Work request: What lines in the records include the string "pixel"? Return each one.

Provided records:
____________

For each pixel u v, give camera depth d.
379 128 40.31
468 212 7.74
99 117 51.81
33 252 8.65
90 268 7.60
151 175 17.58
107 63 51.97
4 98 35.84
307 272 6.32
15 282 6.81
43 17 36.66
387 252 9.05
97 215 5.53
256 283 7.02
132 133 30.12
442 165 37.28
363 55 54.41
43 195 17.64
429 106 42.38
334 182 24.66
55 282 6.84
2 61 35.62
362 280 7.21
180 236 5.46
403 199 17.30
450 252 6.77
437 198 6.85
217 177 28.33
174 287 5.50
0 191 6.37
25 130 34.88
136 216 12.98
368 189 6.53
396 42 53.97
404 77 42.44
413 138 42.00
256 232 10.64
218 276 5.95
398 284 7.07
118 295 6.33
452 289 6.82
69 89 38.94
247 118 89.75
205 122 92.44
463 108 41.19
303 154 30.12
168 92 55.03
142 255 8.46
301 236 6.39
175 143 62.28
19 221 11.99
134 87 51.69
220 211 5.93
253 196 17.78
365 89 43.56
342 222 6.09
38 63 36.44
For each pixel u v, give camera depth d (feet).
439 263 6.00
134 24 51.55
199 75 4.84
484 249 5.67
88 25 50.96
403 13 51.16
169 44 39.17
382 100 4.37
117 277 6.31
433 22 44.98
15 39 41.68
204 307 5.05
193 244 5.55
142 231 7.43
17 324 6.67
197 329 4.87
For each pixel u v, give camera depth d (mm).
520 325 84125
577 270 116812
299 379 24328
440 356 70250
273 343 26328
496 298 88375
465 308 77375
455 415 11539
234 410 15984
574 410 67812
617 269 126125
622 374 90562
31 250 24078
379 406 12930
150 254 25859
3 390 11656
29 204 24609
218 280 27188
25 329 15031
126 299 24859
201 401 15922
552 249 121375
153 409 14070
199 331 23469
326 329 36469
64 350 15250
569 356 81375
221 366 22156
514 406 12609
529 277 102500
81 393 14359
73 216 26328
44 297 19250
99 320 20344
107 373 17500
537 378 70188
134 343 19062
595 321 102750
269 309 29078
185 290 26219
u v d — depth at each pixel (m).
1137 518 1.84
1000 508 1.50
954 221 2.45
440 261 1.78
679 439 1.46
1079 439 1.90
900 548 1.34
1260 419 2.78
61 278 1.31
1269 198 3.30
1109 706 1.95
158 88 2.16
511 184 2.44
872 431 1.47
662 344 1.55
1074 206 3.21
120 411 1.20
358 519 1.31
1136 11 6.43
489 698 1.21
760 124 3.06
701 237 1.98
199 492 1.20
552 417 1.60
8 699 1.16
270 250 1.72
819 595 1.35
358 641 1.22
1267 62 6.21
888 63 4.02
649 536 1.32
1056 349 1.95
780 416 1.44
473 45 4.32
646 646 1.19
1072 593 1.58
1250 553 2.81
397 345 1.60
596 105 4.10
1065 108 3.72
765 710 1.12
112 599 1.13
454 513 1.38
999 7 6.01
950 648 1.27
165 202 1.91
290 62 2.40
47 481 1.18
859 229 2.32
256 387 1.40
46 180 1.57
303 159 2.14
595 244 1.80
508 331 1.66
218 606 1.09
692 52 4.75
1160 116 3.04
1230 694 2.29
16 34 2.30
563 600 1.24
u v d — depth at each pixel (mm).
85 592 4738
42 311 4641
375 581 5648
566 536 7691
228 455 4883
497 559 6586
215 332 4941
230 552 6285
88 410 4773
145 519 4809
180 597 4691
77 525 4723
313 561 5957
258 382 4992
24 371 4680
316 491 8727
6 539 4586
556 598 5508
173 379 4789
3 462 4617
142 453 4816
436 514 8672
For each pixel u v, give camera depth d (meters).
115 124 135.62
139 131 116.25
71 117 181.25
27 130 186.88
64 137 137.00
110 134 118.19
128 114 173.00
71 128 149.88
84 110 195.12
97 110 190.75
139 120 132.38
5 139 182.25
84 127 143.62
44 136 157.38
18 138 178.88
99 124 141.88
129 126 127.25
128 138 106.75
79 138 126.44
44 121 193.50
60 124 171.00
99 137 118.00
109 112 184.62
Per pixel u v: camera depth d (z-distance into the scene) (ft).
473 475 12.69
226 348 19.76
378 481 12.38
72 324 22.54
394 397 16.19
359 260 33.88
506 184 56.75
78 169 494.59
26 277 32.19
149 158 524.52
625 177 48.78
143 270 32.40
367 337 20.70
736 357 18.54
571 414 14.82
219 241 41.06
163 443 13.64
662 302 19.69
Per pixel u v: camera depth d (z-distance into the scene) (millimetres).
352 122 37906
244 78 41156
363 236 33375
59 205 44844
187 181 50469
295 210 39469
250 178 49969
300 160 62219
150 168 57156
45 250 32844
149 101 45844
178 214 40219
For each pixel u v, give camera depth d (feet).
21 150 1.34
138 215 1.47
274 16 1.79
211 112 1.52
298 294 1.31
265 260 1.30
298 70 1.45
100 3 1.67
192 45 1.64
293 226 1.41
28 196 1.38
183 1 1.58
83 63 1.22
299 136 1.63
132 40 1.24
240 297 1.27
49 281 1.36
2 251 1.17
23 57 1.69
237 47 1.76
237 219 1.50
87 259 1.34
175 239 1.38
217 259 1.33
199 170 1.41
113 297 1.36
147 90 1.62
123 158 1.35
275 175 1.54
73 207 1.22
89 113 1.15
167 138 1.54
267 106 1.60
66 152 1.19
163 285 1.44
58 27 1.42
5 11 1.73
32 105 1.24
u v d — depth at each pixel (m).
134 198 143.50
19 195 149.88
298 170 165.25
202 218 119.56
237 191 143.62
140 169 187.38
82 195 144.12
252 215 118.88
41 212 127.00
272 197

____________

Final answer:
For each pixel u v, give camera depth d.
For each pixel u v, give camera depth d (feet).
For each pixel u v, give camera depth d (mm).
u v d — depth at each pixel (m).
u v d — depth at each pixel (mm).
For each pixel u v, give camera depth d (meters).
Per pixel u v: camera depth d (z-distance into the scene) (ft).
Per pixel u v: camera depth d (z-distance into the scene) (millimetres).
For each pixel u v, give camera depth d (feet).
u v d — depth at each pixel (m).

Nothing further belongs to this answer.